What follows is a set of records. Copy them exactly and leave out the images.

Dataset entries
----------

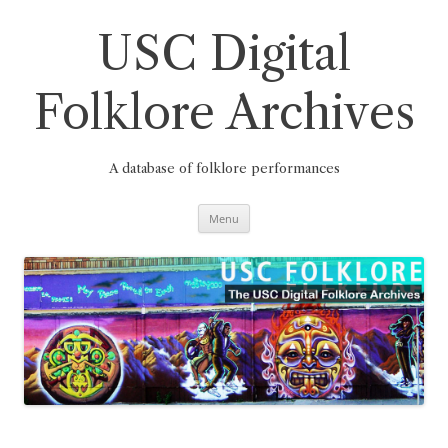
Skip
to
content
USC Digital
Folklore Archives
A database of folklore performances
Menu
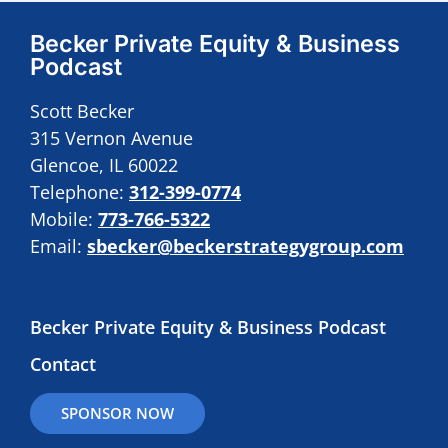
Becker Private Equity & Business
Podcast
Scott Becker
315 Vernon Avenue
Glencoe, IL 60022
Telephone:
312-399-0774
Mobile:
773-766-5322
Email:
sbecker@beckerstrategygroup.com
Becker Private Equity & Business Podcast
Contact
SPONSOR NOW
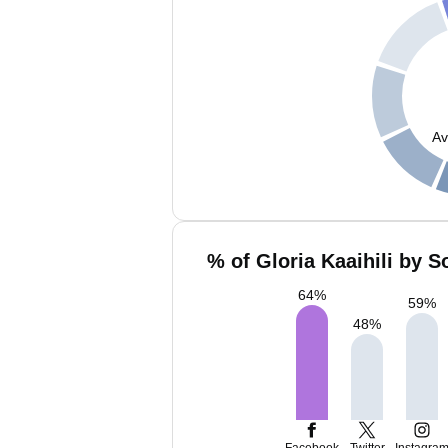
Av
% of Gloria Kaaihili by S
64
%
59
%
48
%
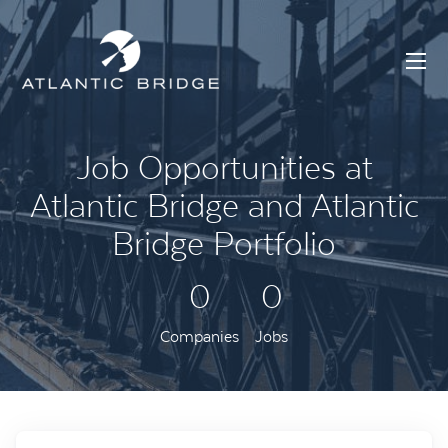
Job Opportunities at
Atlantic Bridge and Atlantic
Bridge Portfolio
0
0
Companies
Jobs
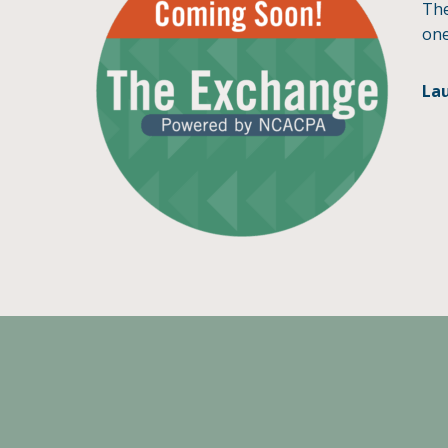
The
one
La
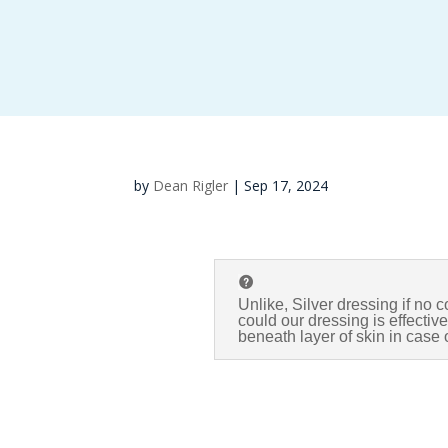
by
Dean Rigler
|
Sep 17, 2024
Unlike, Silver dressing if no c
could our dressing is effecti
beneath layer of skin in case o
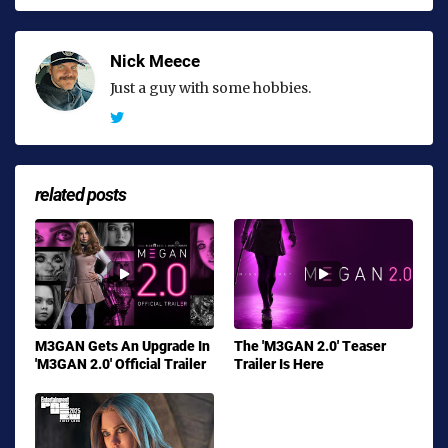
Nick Meece
Just a guy with some hobbies.
related posts
M3GAN Gets An Upgrade In
The 'M3GAN 2.0' Teaser
'M3GAN 2.0' Official Trailer
Trailer Is Here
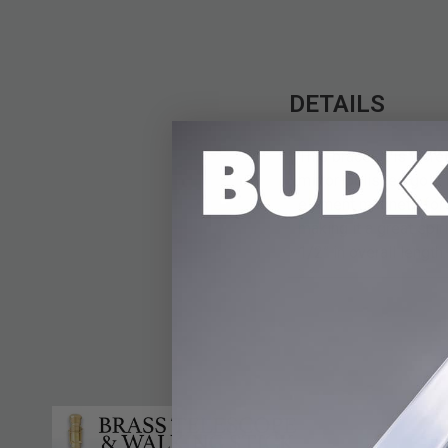
DETAILS
This bracelet is incre
mirror-polished gold 
element magnets for a
making it a great spir
1/2” in overall length.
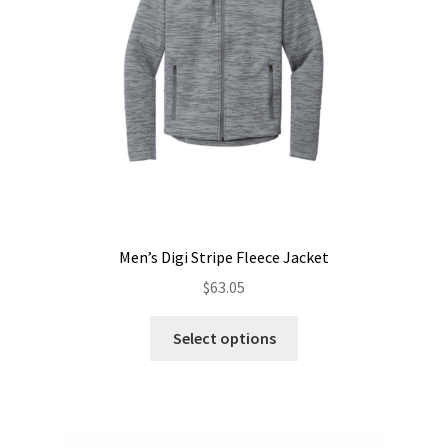
chosen
on
the
product
page
Men’s Digi Stripe Fleece Jacket
$
63.05
This
Select options
product
has
multiple
variants.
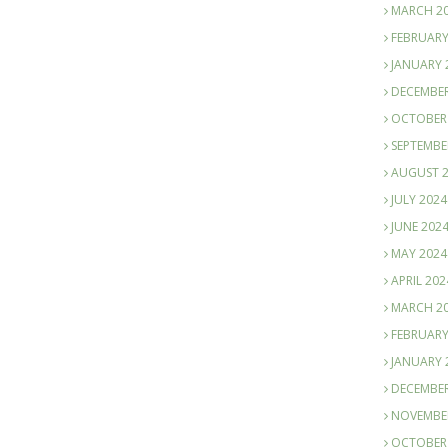
MARCH 2
FEBRUARY
JANUARY 
DECEMBER
OCTOBER
SEPTEMBE
AUGUST 
JULY 2024
JUNE 202
MAY 2024
APRIL 202
MARCH 2
FEBRUARY
JANUARY 
DECEMBER
NOVEMBE
OCTOBER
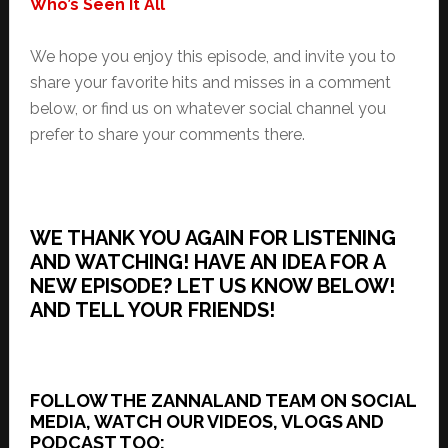
Who’s Seen It All
We hope you enjoy this episode, and invite you to
share your favorite hits and misses in a comment
below, or find us on whatever social channel you
prefer to share your comments there.
WE THANK YOU AGAIN FOR LISTENING
AND WATCHING! HAVE AN IDEA FOR A
NEW EPISODE? LET US KNOW BELOW!
AND TELL YOUR FRIENDS!
FOLLOW THE ZANNALAND TEAM ON SOCIAL
MEDIA, WATCH OUR VIDEOS, VLOGS AND
PODCAST TOO:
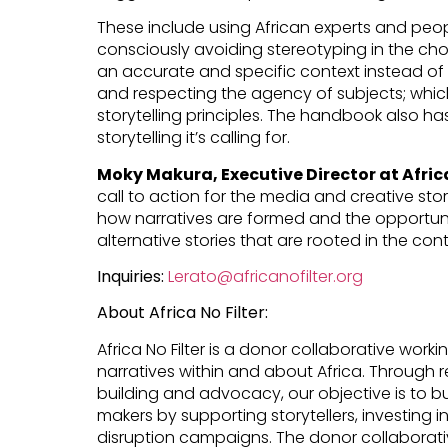
These include using African experts and peop
consciously avoiding stereotyping in the ch
an accurate and specific context instead of fr
and respecting the agency of subjects; whic
storytelling principles. The handbook also h
storytelling it’s calling for.
Moky Makura, Executive Director at Africa
call to action for the media and creative sto
how narratives are formed and the opportuni
alternative stories that are rooted in the conti
Inquiries:
Lerato@africanofilter.org
About Africa No Filter:
Africa No Filter is a donor collaborative worki
narratives within and about Africa. Through
building and advocacy, our objective is to bu
makers by supporting storytellers, investing 
disruption campaigns. The donor collaborati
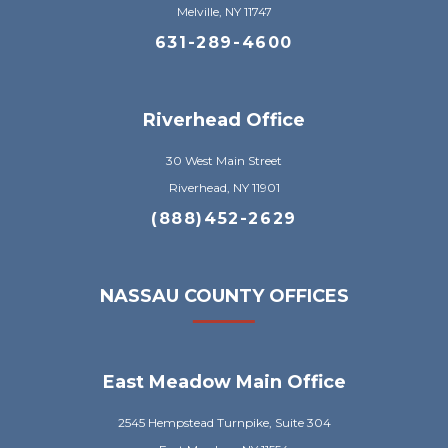
Melville, NY 11747
631-289-4600
Riverhead Office
30 West Main Street
Riverhead, NY 11901
(888)452-2629
NASSAU COUNTY OFFICES
East Meadow Main Office
2545 Hempstead Turnpike, Suite 304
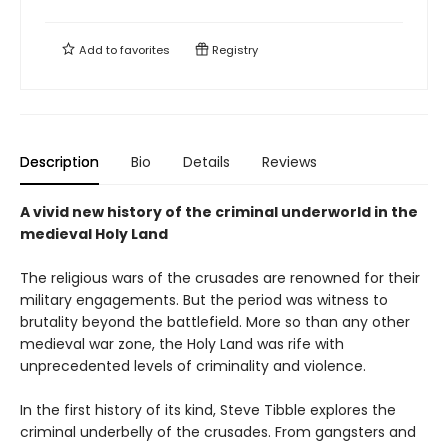
Add to
favorites
Registry
Description
Bio
Details
Reviews
A vivid new history of the criminal underworld in the
medieval Holy Land
The religious wars of the crusades are renowned for their
military engagements. But the period was witness to
brutality beyond the battlefield. More so than any other
medieval war zone, the Holy Land was rife with
unprecedented levels of criminality and violence.
In the first history of its kind, Steve Tibble explores the
criminal underbelly of the crusades. From gangsters and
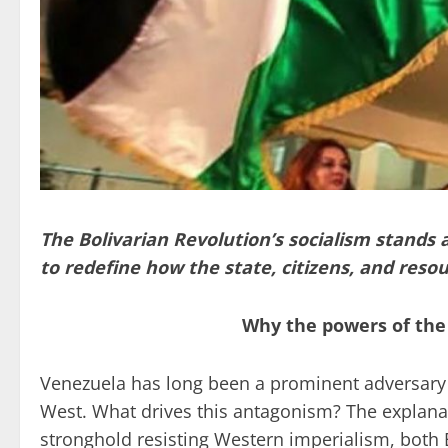
The Bolivarian Revolution’s socialism stands 
to redefine how the state, citizens, and resou
Why the powers of the
Venezuela has long been a prominent adversary t
West. What drives this antagonism? The explanat
stronghold resisting Western imperialism, both 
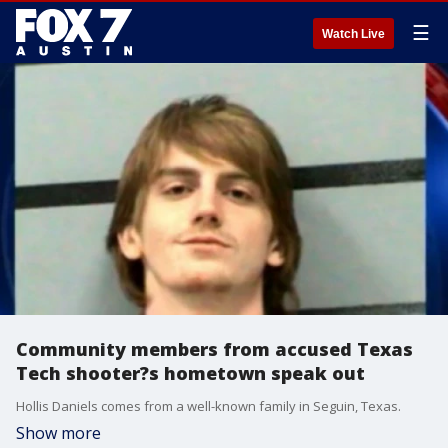
☰
Watch Live
Community members from accused Texas
Tech shooter?s hometown speak out
Hollis Daniels comes from a well-known family in Seguin, Texas.
Show more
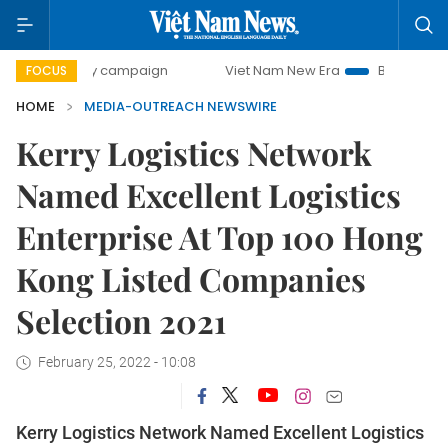
00-day campaign
Viet Nam New Era
Bringing Resolution
FOCUS
HOME
MEDIA-OUTREACH NEWSWIRE
Kerry Logistics Network
Named Excellent Logistics
Enterprise At Top 100 Hong
Kong Listed Companies
Selection 2021
February 25, 2022 - 10:08
Kerry Logistics Network Named Excellent Logistics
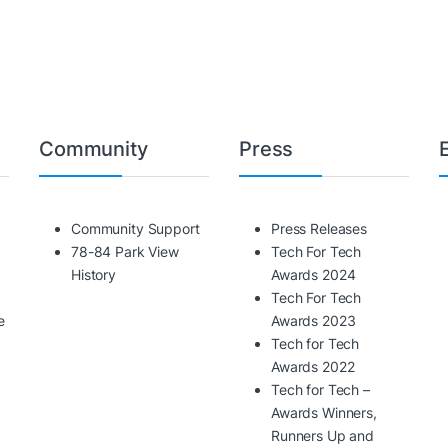
Community
Press
Community Support
Press Releases
78-84 Park View
Tech For Tech
History
Awards 2024
Tech For Tech
e
Awards 2023
Tech for Tech
Awards 2022
Tech for Tech –
Awards Winners,
Runners Up and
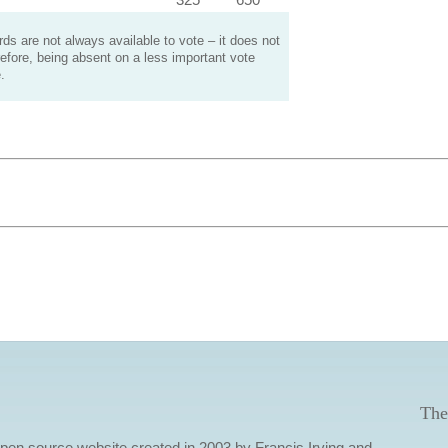
s are not always available to vote – it does not
efore, being absent on a less important vote
.
The
 open source website created in 2003 by Francis Irving and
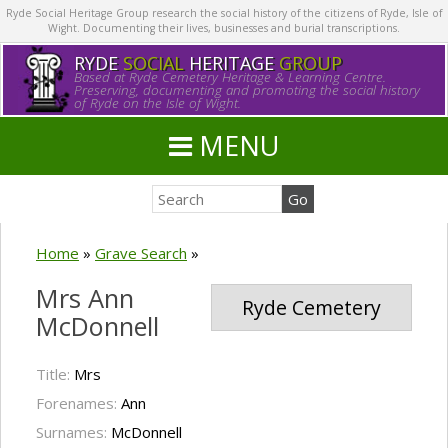
Ryde Social Heritage Group research the social history of the citizens of Ryde, Isle of
Wight. Documenting their lives, businesses and burial transcriptions.
RYDE
SOCIAL
HERITAGE
GROUP
Based at Ryde Cemetery Heritage & Learning Centre.
Preserving, documenting and promoting the social history
of Ryde on the Isle of Wight.
MENU
Home
»
Grave Search
»
Mrs Ann
Ryde Cemetery
McDonnell
Title:
Mrs
Forenames:
Ann
Surnames:
McDonnell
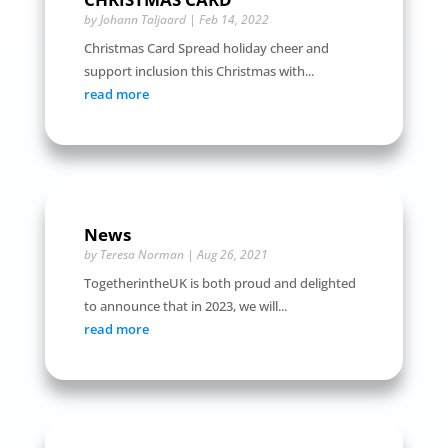
by
Johann Taljaard
|
Feb 14, 2022
Christmas Card Spread holiday cheer and
support inclusion this Christmas with...
read more
News
by
Teresa Norman
|
Aug 26, 2021
TogetherintheUK is both proud and delighted
to announce that in 2023, we will...
read more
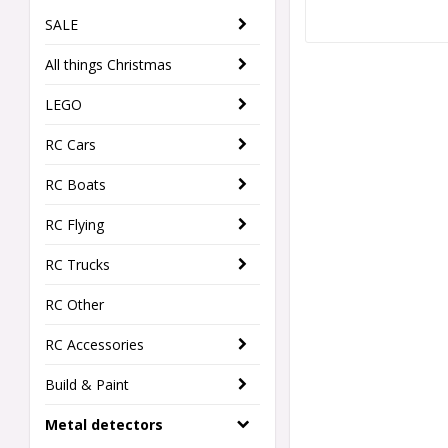
SALE
All things Christmas
LEGO
RC Cars
RC Boats
RC Flying
RC Trucks
RC Other
RC Accessories
Build & Paint
Metal detectors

----------

-- YOUR SOLUTION --
Skip
to
content
USC Digital
Folklore Archives
A database of folklore performances
Menu
Becker Private Equity & Business
Podcast
Scott Becker
315 Vernon Avenue
Glencoe, IL 60022
Telephone:
312-399-0774
Mobile:
773-766-5322
Email:
sbecker@beckerstrategygroup.com
Becker Private Equity & Business Podcast
Contact
SPONSOR NOW
Av
% of Gloria Kaaihili by S
64
%
59
%
48
%
Job Opportunities at
Atlantic Bridge and Atlantic
Bridge Portfolio
0
0
Companies
Jobs
The
one
La
by
Dean Rigler
|
Sep 17, 2024
Unlike, Silver dressing if no c
could our dressing is effecti
beneath layer of skin in case o
Nick Meece
Just a guy with some hobbies.
related posts
M3GAN Gets An Upgrade In
The 'M3GAN 2.0' Teaser
'M3GAN 2.0' Official Trailer
Trailer Is Here
DETAILS
This bracelet is incre
mirror-polished gold 
element magnets for a
making it a great spir
1/2” in overall length.
chosen
on
the
product
page
Men’s Digi Stripe Fleece Jacket
$
63.05
This
Select options
product
has
multiple
variants.
MARCH 2
FEBRUARY
JANUARY 
DECEMBER
OCTOBER
SEPTEMBE
AUGUST 
JULY 2024
JUNE 202
MAY 2024
APRIL 202
MARCH 2
FEBRUARY
JANUARY 
DECEMBER
NOVEMBE
OCTOBER
Who’s Seen It All
We hope you enjoy this episode, and invite you to
share your favorite hits and misses in a comment
below, or find us on whatever social channel you
prefer to share your comments there.
WE THANK YOU AGAIN FOR LISTENING
AND WATCHING! HAVE AN IDEA FOR A
NEW EPISODE? LET US KNOW BELOW!
AND TELL YOUR FRIENDS!
FOLLOW THE ZANNALAND TEAM ON SOCIAL
MEDIA, WATCH OUR VIDEOS, VLOGS AND
PODCAST TOO:
These include using African experts and peop
consciously avoiding stereotyping in the ch
an accurate and specific context instead of fr
and respecting the agency of subjects; whic
storytelling principles. The handbook also h
storytelling it’s calling for.
Moky Makura, Executive Director at Africa
call to action for the media and creative sto
how narratives are formed and the opportuni
alternative stories that are rooted in the conti
Inquiries:
Lerato@africanofilter.org
About Africa No Filter:
Africa No Filter is a donor collaborative worki
narratives within and about Africa. Through
building and advocacy, our objective is to bu
makers by supporting storytellers, investing 
disruption campaigns. The donor collaborati
Melville, NY 11747
631-289-4600
Riverhead Office
30 West Main Street
Riverhead, NY 11901
(888)452-2629
NASSAU COUNTY OFFICES
East Meadow Main Office
2545 Hempstead Turnpike, Suite 304
Add to
favorites
Registry
Description
Bio
Details
Reviews
A vivid new history of the criminal underworld in the
medieval Holy Land
The religious wars of the crusades are renowned for their
military engagements. But the period was witness to
brutality beyond the battlefield. More so than any other
medieval war zone, the Holy Land was rife with
unprecedented levels of criminality and violence.
In the first history of its kind, Steve Tibble explores the
criminal underbelly of the crusades. From gangsters and
The Bolivarian Revolution’s socialism stands 
to redefine how the state, citizens, and resou
Why the powers of the
Venezuela has long been a prominent adversary t
West. What drives this antagonism? The explanat
stronghold resisting Western imperialism, both 
☰
Watch Live
Community members from accused Texas
Tech shooter?s hometown speak out
Hollis Daniels comes from a well-known family in Seguin, Texas.
Show more
00-day campaign
Viet Nam New Era
Bringing Resolution
FOCUS
HOME
MEDIA-OUTREACH NEWSWIRE
Kerry Logistics Network
Named Excellent Logistics
Enterprise At Top 100 Hong
Kong Listed Companies
Selection 2021
February 25, 2022 - 10:08
Kerry Logistics Network Named Excellent Logistics
Community
Press
Community Support
Press Releases
78-84 Park View
Tech For Tech
History
Awards 2024
Tech For Tech
e
Awards 2023
Tech for Tech
Awards 2022
Tech for Tech –
Awards Winners,
Runners Up and
s are not always available to vote – it does not
efore, being absent on a less important vote
.
The
 open source website created in 2003 by Francis Irving and
Ryde Social Heritage Group research the social history of the citizens of Ryde, Isle of
Wight. Documenting their lives, businesses and burial transcriptions.
RYDE
SOCIAL
HERITAGE
GROUP
Based at Ryde Cemetery Heritage & Learning Centre.
Preserving, documenting and promoting the social history
of Ryde on the Isle of Wight.
MENU
Home
»
Grave Search
»
Mrs Ann
Ryde Cemetery
McDonnell
Title:
Mrs
Forenames:
Ann
Surnames:
McDonnell
by
Johann Taljaard
|
Feb 14, 2022
Christmas Card Spread holiday cheer and
support inclusion this Christmas with...
read more
News
by
Teresa Norman
|
Aug 26, 2021
TogetherintheUK is both proud and delighted
to announce that in 2023, we will...
read more
SALE
All things Christmas
LEGO
RC Cars
RC Boats
RC Flying
RC Trucks
RC Other
RC Accessories
Build & Paint
Metal detectors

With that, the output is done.